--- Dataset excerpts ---
%%

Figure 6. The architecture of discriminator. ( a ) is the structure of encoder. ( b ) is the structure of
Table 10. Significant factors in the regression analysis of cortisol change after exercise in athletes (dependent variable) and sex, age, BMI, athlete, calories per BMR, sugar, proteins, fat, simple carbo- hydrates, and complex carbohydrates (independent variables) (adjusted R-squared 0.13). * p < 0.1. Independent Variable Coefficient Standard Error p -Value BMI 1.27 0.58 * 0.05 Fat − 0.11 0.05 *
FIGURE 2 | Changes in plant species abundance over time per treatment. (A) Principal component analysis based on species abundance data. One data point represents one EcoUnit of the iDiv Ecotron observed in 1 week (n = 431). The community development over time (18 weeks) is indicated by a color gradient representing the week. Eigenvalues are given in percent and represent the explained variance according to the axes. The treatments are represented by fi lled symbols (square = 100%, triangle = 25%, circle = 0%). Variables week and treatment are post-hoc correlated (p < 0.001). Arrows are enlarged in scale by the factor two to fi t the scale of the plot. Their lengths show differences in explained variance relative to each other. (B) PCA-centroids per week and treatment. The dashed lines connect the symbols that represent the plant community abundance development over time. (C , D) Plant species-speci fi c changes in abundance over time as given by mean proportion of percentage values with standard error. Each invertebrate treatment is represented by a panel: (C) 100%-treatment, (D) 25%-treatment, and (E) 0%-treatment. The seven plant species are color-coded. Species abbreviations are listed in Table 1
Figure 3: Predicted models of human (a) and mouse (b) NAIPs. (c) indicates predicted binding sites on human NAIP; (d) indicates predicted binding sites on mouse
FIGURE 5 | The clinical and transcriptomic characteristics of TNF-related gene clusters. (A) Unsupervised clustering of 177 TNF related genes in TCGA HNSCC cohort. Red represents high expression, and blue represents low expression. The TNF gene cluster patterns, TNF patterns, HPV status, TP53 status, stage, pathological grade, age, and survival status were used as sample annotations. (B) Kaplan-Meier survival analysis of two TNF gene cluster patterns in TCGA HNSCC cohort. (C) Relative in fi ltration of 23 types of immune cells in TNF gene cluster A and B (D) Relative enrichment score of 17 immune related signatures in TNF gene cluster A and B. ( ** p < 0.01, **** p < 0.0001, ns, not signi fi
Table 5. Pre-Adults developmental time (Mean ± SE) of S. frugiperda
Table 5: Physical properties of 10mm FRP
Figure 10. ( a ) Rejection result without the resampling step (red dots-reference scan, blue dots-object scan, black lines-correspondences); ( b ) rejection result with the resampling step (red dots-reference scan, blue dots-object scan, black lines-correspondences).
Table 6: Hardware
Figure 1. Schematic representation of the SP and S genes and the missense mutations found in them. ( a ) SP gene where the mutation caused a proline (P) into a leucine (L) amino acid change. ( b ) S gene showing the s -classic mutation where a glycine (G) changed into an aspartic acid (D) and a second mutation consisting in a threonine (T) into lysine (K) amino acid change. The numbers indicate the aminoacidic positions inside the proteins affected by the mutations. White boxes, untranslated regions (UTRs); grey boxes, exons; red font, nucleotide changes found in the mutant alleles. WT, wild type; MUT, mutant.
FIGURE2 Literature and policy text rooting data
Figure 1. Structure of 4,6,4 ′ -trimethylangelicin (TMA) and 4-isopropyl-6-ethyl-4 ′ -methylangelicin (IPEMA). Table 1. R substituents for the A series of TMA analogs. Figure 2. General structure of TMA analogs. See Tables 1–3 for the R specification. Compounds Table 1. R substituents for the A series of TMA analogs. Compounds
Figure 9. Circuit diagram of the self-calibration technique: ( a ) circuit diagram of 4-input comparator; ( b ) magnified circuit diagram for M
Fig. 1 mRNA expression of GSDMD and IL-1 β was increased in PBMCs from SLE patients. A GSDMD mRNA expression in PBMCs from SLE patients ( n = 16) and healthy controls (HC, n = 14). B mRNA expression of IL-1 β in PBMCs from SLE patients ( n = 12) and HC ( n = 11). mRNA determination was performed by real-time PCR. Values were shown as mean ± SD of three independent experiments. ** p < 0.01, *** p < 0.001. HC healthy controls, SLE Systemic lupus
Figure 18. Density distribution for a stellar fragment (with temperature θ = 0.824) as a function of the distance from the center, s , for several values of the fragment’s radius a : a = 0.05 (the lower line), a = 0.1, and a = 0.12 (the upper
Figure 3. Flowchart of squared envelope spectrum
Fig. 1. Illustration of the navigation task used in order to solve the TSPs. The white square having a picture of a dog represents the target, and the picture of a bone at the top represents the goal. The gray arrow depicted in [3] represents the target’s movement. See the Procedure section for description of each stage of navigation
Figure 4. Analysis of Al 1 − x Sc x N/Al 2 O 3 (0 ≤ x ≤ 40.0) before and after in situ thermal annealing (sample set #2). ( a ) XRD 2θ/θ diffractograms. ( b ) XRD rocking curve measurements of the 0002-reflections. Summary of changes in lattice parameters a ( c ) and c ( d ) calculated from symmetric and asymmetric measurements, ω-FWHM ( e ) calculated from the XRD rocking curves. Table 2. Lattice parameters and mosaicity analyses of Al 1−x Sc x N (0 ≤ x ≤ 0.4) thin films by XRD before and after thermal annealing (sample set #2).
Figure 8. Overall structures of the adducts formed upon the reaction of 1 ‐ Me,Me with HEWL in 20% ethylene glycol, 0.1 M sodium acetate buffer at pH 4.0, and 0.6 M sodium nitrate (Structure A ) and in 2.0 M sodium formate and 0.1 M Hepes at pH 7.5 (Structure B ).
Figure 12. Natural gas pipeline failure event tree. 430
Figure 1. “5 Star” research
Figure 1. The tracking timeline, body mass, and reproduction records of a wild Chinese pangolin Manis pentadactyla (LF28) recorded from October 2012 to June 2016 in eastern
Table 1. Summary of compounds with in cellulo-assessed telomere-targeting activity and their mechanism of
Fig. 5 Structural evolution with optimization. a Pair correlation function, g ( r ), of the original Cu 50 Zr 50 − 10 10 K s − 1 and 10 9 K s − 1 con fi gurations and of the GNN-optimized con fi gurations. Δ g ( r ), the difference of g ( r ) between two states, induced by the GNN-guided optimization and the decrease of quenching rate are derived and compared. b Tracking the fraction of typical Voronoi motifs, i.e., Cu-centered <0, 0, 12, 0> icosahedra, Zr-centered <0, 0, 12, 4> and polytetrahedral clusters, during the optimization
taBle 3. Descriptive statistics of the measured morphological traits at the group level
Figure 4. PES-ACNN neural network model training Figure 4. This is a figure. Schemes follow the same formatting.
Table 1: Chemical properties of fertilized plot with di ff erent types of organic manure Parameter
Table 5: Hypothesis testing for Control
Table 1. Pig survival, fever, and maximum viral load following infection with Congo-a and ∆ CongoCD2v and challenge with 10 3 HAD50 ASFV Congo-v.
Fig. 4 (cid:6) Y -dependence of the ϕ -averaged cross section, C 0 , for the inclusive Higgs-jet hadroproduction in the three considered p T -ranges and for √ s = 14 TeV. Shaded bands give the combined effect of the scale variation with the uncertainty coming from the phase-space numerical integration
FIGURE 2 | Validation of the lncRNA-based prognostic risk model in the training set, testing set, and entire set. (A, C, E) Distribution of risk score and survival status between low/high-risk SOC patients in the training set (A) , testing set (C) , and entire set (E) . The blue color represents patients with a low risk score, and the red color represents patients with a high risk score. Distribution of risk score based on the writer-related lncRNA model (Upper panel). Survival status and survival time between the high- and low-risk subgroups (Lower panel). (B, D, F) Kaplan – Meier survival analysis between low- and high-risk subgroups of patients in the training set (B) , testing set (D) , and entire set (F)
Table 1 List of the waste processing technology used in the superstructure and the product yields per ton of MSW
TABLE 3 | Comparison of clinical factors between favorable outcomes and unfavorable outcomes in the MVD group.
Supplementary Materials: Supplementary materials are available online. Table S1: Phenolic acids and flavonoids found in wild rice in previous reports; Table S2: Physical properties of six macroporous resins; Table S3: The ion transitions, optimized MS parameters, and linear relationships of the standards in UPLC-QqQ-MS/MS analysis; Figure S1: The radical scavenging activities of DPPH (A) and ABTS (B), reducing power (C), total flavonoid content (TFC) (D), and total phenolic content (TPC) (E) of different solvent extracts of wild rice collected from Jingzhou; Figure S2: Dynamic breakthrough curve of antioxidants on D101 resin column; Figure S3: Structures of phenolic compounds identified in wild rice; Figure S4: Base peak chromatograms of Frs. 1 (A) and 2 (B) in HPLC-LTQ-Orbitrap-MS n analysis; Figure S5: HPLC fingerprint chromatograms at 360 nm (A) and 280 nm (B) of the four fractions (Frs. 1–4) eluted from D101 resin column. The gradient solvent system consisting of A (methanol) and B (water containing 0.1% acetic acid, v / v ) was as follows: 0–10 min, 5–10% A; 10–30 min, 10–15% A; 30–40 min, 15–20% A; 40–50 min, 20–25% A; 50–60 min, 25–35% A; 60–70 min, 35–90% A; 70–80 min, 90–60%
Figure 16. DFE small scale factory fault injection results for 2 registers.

%%

--- Exercise ---
Every line from the line containing "Figure 1. Schematic" through the line containing "FIGURE2 Literature and" in the records above must be retyped exactly. Leave out the rest.

--- The completed task ---
Figure 1. Schematic representation of the SP and S genes and the missense mutations found in them. ( a ) SP gene where the mutation caused a proline (P) into a leucine (L) amino acid change. ( b ) S gene showing the s -classic mutation where a glycine (G) changed into an aspartic acid (D) and a second mutation consisting in a threonine (T) into lysine (K) amino acid change. The numbers indicate the aminoacidic positions inside the proteins affected by the mutations. White boxes, untranslated regions (UTRs); grey boxes, exons; red font, nucleotide changes found in the mutant alleles. WT, wild type; MUT, mutant.
FIGURE2 Literature and policy text rooting data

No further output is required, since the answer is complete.